In the case of a left combed Michelson or data structure, that you want to translate to a variant, you can use the michelson_or_left_comb type.

For example:

type vari is
| Foo of int
| Bar of nat
| Other of bool
type r is michelson_or_left_comb(vari)

And then use these types in Layout.convert_from_left_comb or Layout.convert_to_left_comb, similar to the pairs example above, like this:

function of_michelson_or (const f: r) : vari is
block {
const p: vari = Layout.convert_from_left_comb(f)
}
with p
function to_michelson_or (const f: vari) : r is
block {
const p: r = Layout.convert_to_left_comb((f: vari))
}
with p

Converting right combed Michelson data structures

In the case of right combed data structures, like:

(pair %other
(string %s)
(pair %other
(int %w)
(nat %v)
)
)

you can almost use the same code as that for the left combed data structures, but with michelson_or_right_comb, michelson_pair_right_comb, Layout.convert_from_right_comb, and Layout.convert_to_left_comb respectively.
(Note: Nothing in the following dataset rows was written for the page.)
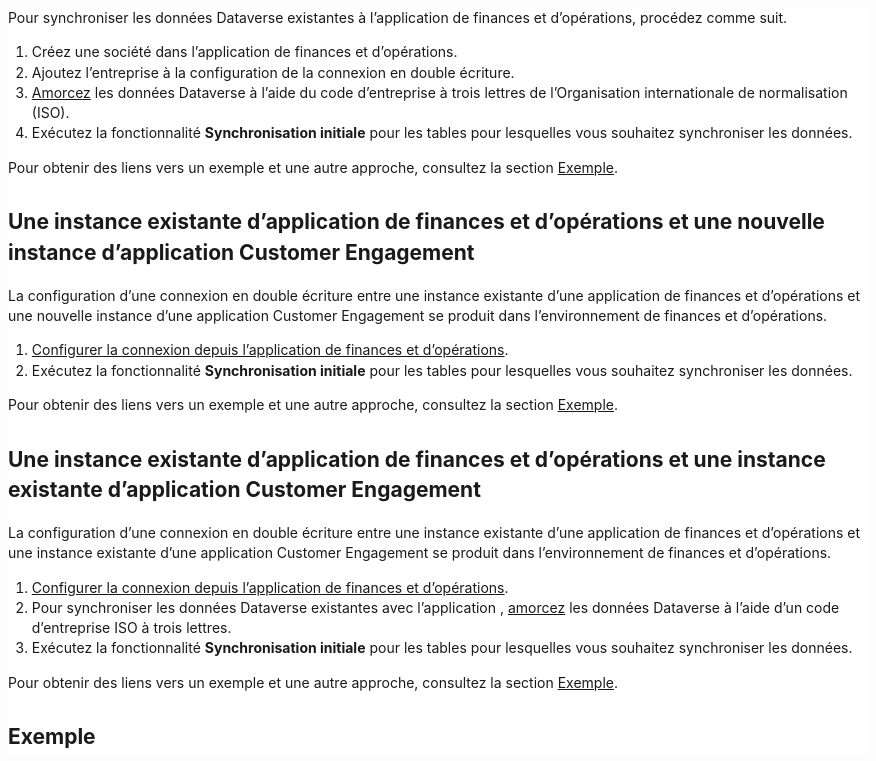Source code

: Pour synchroniser les données Dataverse existantes à l’application de finances et d’opérations, procédez comme suit.

1. Créez une société dans l’application de finances et d’opérations.
2. Ajoutez l’entreprise à la configuration de la connexion en double écriture.
3. [Amorcez](bootstrap-company-data.md) les données Dataverse à l’aide du code d’entreprise à trois lettres de l’Organisation internationale de normalisation (ISO).
4. Exécutez la fonctionnalité **Synchronisation initiale** pour les tables pour lesquelles vous souhaitez synchroniser les données.

Pour obtenir des liens vers un exemple et une autre approche, consultez la section [Exemple](#example).

## <a name="an-existing-finance-and-operations-app-instance-and-a-new-customer-engagement-app-instance"></a><a id="existing-new"></a>Une instance existante d’application de finances et d’opérations et une nouvelle instance d’application Customer Engagement

La configuration d’une connexion en double écriture entre une instance existante d’une application de finances et d’opérations et une nouvelle instance d’une application Customer Engagement se produit dans l’environnement de finances et d’opérations.

1. [Configurer la connexion depuis l’application de finances et d’opérations](enable-dual-write.md).
2. Exécutez la fonctionnalité **Synchronisation initiale** pour les tables pour lesquelles vous souhaitez synchroniser les données.

Pour obtenir des liens vers un exemple et une autre approche, consultez la section [Exemple](#example).

## <a name="an-existing-finance-and-operations-app-instance-and-an-existing-customer-engagement-app-instance"></a><a id="existing-existing"></a>Une instance existante d’application de finances et d’opérations et une instance existante d’application Customer Engagement

La configuration d’une connexion en double écriture entre une instance existante d’une application de finances et d’opérations et une instance existante d’une application Customer Engagement se produit dans l’environnement de finances et d’opérations.

1. [Configurer la connexion depuis l’application de finances et d’opérations](enable-dual-write.md).
2. Pour synchroniser les données Dataverse existantes avec l’application , [amorcez](bootstrap-company-data.md) les données Dataverse à l’aide d’un code d’entreprise ISO à trois lettres.
3. Exécutez la fonctionnalité **Synchronisation initiale** pour les tables pour lesquelles vous souhaitez synchroniser les données.

Pour obtenir des liens vers un exemple et une autre approche, consultez la section [Exemple](#example).

## <a name="example"></a>Exemple
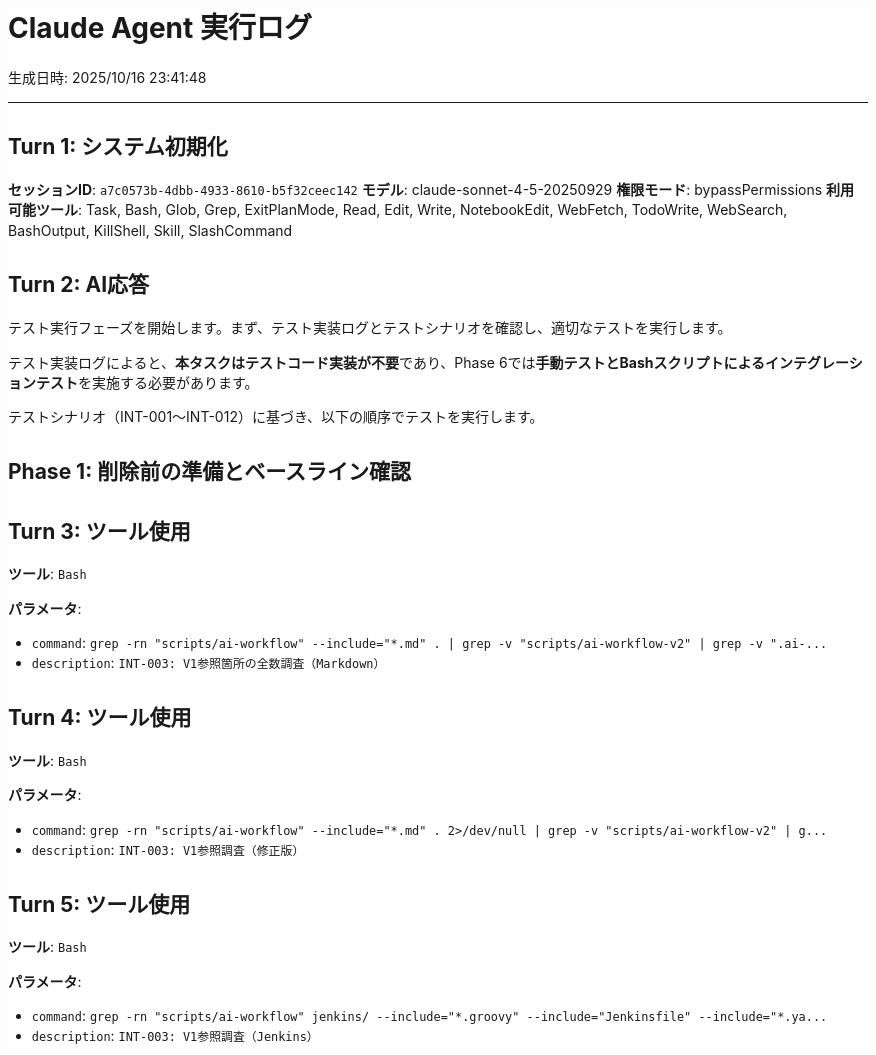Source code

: # Claude Agent 実行ログ

生成日時: 2025/10/16 23:41:48

---

## Turn 1: システム初期化

**セッションID**: `a7c0573b-4dbb-4933-8610-b5f32ceec142`
**モデル**: claude-sonnet-4-5-20250929
**権限モード**: bypassPermissions
**利用可能ツール**: Task, Bash, Glob, Grep, ExitPlanMode, Read, Edit, Write, NotebookEdit, WebFetch, TodoWrite, WebSearch, BashOutput, KillShell, Skill, SlashCommand

## Turn 2: AI応答

テスト実行フェーズを開始します。まず、テスト実装ログとテストシナリオを確認し、適切なテストを実行します。

テスト実装ログによると、**本タスクはテストコード実装が不要**であり、Phase 6では**手動テストとBashスクリプトによるインテグレーションテスト**を実施する必要があります。

テストシナリオ（INT-001～INT-012）に基づき、以下の順序でテストを実行します。

## Phase 1: 削除前の準備とベースライン確認

## Turn 3: ツール使用

**ツール**: `Bash`

**パラメータ**:
- `command`: `grep -rn "scripts/ai-workflow" --include="*.md" . | grep -v "scripts/ai-workflow-v2" | grep -v ".ai-...`
- `description`: `INT-003: V1参照箇所の全数調査（Markdown）`

## Turn 4: ツール使用

**ツール**: `Bash`

**パラメータ**:
- `command`: `grep -rn "scripts/ai-workflow" --include="*.md" . 2>/dev/null | grep -v "scripts/ai-workflow-v2" | g...`
- `description`: `INT-003: V1参照調査（修正版）`

## Turn 5: ツール使用

**ツール**: `Bash`

**パラメータ**:
- `command`: `grep -rn "scripts/ai-workflow" jenkins/ --include="*.groovy" --include="Jenkinsfile" --include="*.ya...`
- `description`: `INT-003: V1参照調査（Jenkins）`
Manual data structure conversion

If you want to get your hands dirty, it's also possible to do manual data structure conversion.

The following code can be used as inspiration:

type z_to_v is
| Z
| Y
| X
| W
| V
type w_or_v is michelson_or(unit, "w", unit, "v")
type x_or is michelson_or(unit, "x", w_or_v, "other")
type y_or is michelson_or(unit, "y", x_or, "other")
type z_or is michelson_or(unit, "z", y_or, "other")
type test is record [
z: string;
y: int;
x: string;
w: bool;
v: int;
]
function make_concrete_sum (const r: z_to_v) : z_or is block {
const z: z_or = (M_left (unit) : z_or);
const y_1: y_or = (M_left (unit): y_or);
const y: z_or = (M_right (y_1) : z_or);
const x_2: x_or = (M_left (unit): x_or);
const x_1: y_or = (M_right (x_2): y_or);
const x: z_or = (M_right (x_1) : z_or);
const w_3: w_or_v = (M_left (unit): w_or_v);
const w_2: x_or = (M_right (w_3): x_or);
const w_1: y_or = (M_right (w_2): y_or);
const w: z_or = (M_right (w_1) : z_or);
const v_3: w_or_v = (M_right (unit): w_or_v);
const v_2: x_or = (M_right (v_3): x_or);
const v_1: y_or = (M_right (v_2): y_or);
const v: z_or = (M_right (v_1) : z_or);
}
with (case r of
| Z -> z
| Y -> y
| X -> x
| W -> w
| V -> v
end)
function make_concrete_record (const r: test) : (string * int * string * bool * int) is
(r.z, r.y, r.x, r.w, r.v)
function make_abstract_sum (const z_or: z_or) : z_to_v is
(case z_or of
| M_left (n) -> Z
| M_right (y_or) ->
(case y_or of
| M_left (n) -> Y
| M_right (x_or) ->
(case x_or of
| M_left (n) -> X
| M_right (w_or) ->
(case (w_or) of
| M_left (n) -> W
| M_right (n) -> V
end)
end)
end)
end)
function make_abstract_record (const z: string; const y: int; const x: string; const w: bool; const v: int) : test is
record [ z = z; y = y; x = x; w = w; v = v ]

Amendment

With the upcoming 007 amendment to Tezos this will change though, and also pair's can be ordered differently.